Изменить размер шрифта - +

— Ну? — сказал я, не оборачиваясь.

— Старик! Будильник — это имя. Точнее, кличка. Произошла естественным путем из моей фамилии Будинас.

— Ну-ну! — я проскочил в дверь и поспешил на троллейбусную остановку,

...Не успел я развалиться на сидении, как пассажир, сидящий передо мной, обернулся улыбаясь, шире уже некуда, и совершенно обезоруживающе произнес:

— Будинас Евгений Доминикович. Или Женька. Или Будильник. Выбирай.

— Ладно. Твоя взяла. Пусть будет Будильник.

— Кстати, у тебя еще нет биографа?

— Нет,

— Уже есть. Это я. Ты будешь Маяковским, а я Катаняном.

... Этой репликой он меня доконал: мало того, что сходу вычислил моего любимого в ту пору поэта, но еще и знает, кто о нем писал!

...Наше общение мы продолжили уже в ресторане «Заря» на улице Подбельского, где битых два часа соревновались в том, кто лучше ориентируется в творчестве и личной жизни Владимира Владимировича, освежая голосовые связки «Жигулевским».

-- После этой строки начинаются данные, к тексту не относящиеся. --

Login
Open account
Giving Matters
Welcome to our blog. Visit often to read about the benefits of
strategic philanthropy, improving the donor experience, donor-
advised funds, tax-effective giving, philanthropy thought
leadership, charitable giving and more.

И тогда же я определил для себя, что на институтском горизонте появился занятный «козерог» (так у нас называли первокурсников), метящий, и не без оснований, в интеллектуалы, к тому же амбициозный, нахальный и настырный. Постепенно эти составляющие характера Будильника в моих представлениях менялись: амбициозность сменилась активностью, а нахальство и настырность инициативностью, подкрепленной настойчивостью.

Не так уже давно, в одном из последних наших препирательств (а они случались не так уж редко), я сообщил Жене, что считаю его хоть и талантливым журналистом, предпринимателем и трудоголиком, но также амбициозным и шумным пижоном в барских тонах, с не отлаженным самоконтролем. Он, вместо того, чтобы послать меня, как обычно, торжественно пожал мне руку и заявил, что мне не понадобилось и сорока лет, чтобы, наконец, понять его сущность в полном объеме. Шутки шутками, но мне показалось, что он был доволен.

После того, как из Рязани он уехал в Минск продолжать учебу в открывшемся там радиотехническом институте, а я в Москву, в аспирантуру, встречи наши, хоть и были регулярны, происходили порой при самых невероятных обстоятельствах.

...Идем по рязанской улице и вдруг : ба-бах! — с дерева, прямо перед нами, спрыгивает человек. Кто такой? Будильник!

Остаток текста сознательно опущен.